Good quality sights and optics are a big part of rifle accuracy. If your optic is improperly mounted, it will wander off-target when your gun recoils. This will have a dramatic effect on where your bullets are hitting the target (ask me how I know this). In addition to this, better-quality optics give you a better, clearer image of the target downrange, improving your ability to hit what you’re aiming at. 

Lastly, better-quality ammo delivers more consistent, more repeatable results. This in turn allows you to set up your rifle to take advantage of that consistency. Higher-performance cars work better with higher-octane fuel, and the same is true of the ammo you put inside your rifle. The time you invest to find out what rounds work best with your rifle will pay huge dividends when it is time to perform in the field or on the range. 

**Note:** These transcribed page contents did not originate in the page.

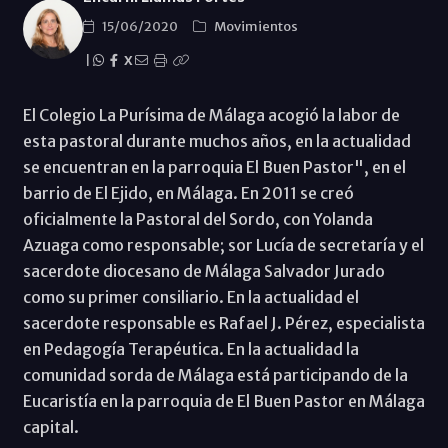
15/06/2020
Movimientos
|
X
El Colegio La Purísima de Málaga acogió la labor de
esta pastoral durante muchos años, en la actualidad
se encuentran en la parroquia El Buen Pastor", en el
barrio de El Ejido, en Málaga. En 2011 se creó
oficialmente la Pastoral del Sordo, con Yolanda
Azuaga como responsable; sor Lucía de secretaría y el
sacerdote diocesano de Málaga Salvador Jurado
como su primer consiliario. En la actualidad el
sacerdote responsable es Rafael J. Pérez, especialista
en Pedagogía Terapéutica. En la actualidad la
comunidad sorda de Málaga está participando de la
Eucaristía en la parroquia de El Buen Pastor en Málaga
capital.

Accuracy Testing Measures Performance

An upgraded savage b-22 rifle designed to become a more accurate firearm with customizations.

Upgrading your rifle helps. Practice helps more, though.

So what effect does all this attention to detail have on your results downrange? To find out, I sent my stock Savage B22 LH F .22LR bolt action rifle to the wizards at SavageGunsmithing.com. They worked their magic on it, bedding the stock, installing a new heavier bull barrel and machining the action to exact tolerances. I shot four five round groups at 50 yards from a rest using three different kinds of .22 match ammo to establish a baseline for the stock rifle. I then shot the same kinds of ammo (from the same box) when it returned in order to see what effect the upgrades had on my rifle’s accuracy. 

Federal HV Match 40 Grain Tag Round Nose Lead .22LR

Stock Rifle Results
Average Group Size: 1.19 inches

Accurized Rifle Results
Average Group Size: 0.92 inches

Difference In Group Size: 0.26 inches
Percentage Improvement: 21.9%

Wolf 40 Grain Round Nose Lead .22LR

Stock Rifle Results
Average Group Size: 0.95 inches

Accurized Rifle Results
Average Group Size: 0.73 inches

Difference In Group Size: 0.23 inches
Percentage Improvement: 23.7%

Eley 40 Grain Round Nose Lead .22LR

A group of hits on target demonstrating 1-MOA accuracy.

1 MOA (or better) is really the baseline when it comes to an accurate rifle

Stock Rifle Results
Average Group Size: 1.08 Inches

Accurized Rifle Results
Average Group Size: 0.69 Inches

Difference In Group Size: 0.38 Inches
Percentage Improvement: 35.6%

Overall Group Size Improvement: 0.29 inches

Overall Percentage Improvement:  27%

The Bottom Line Is…

Is all of this worth the effort? Well, that depends on your skill level and what you want to do with your rifle. In my case, my plan is to use my upgraded rifle in .22 precision rifle matches, so it was definitely worth my time and effort. If you’re at the point where your results on paper or in the field need to be a bit better, then maybe it’s time to take a look at one of the many ways you can improve your rifle’s accuracy.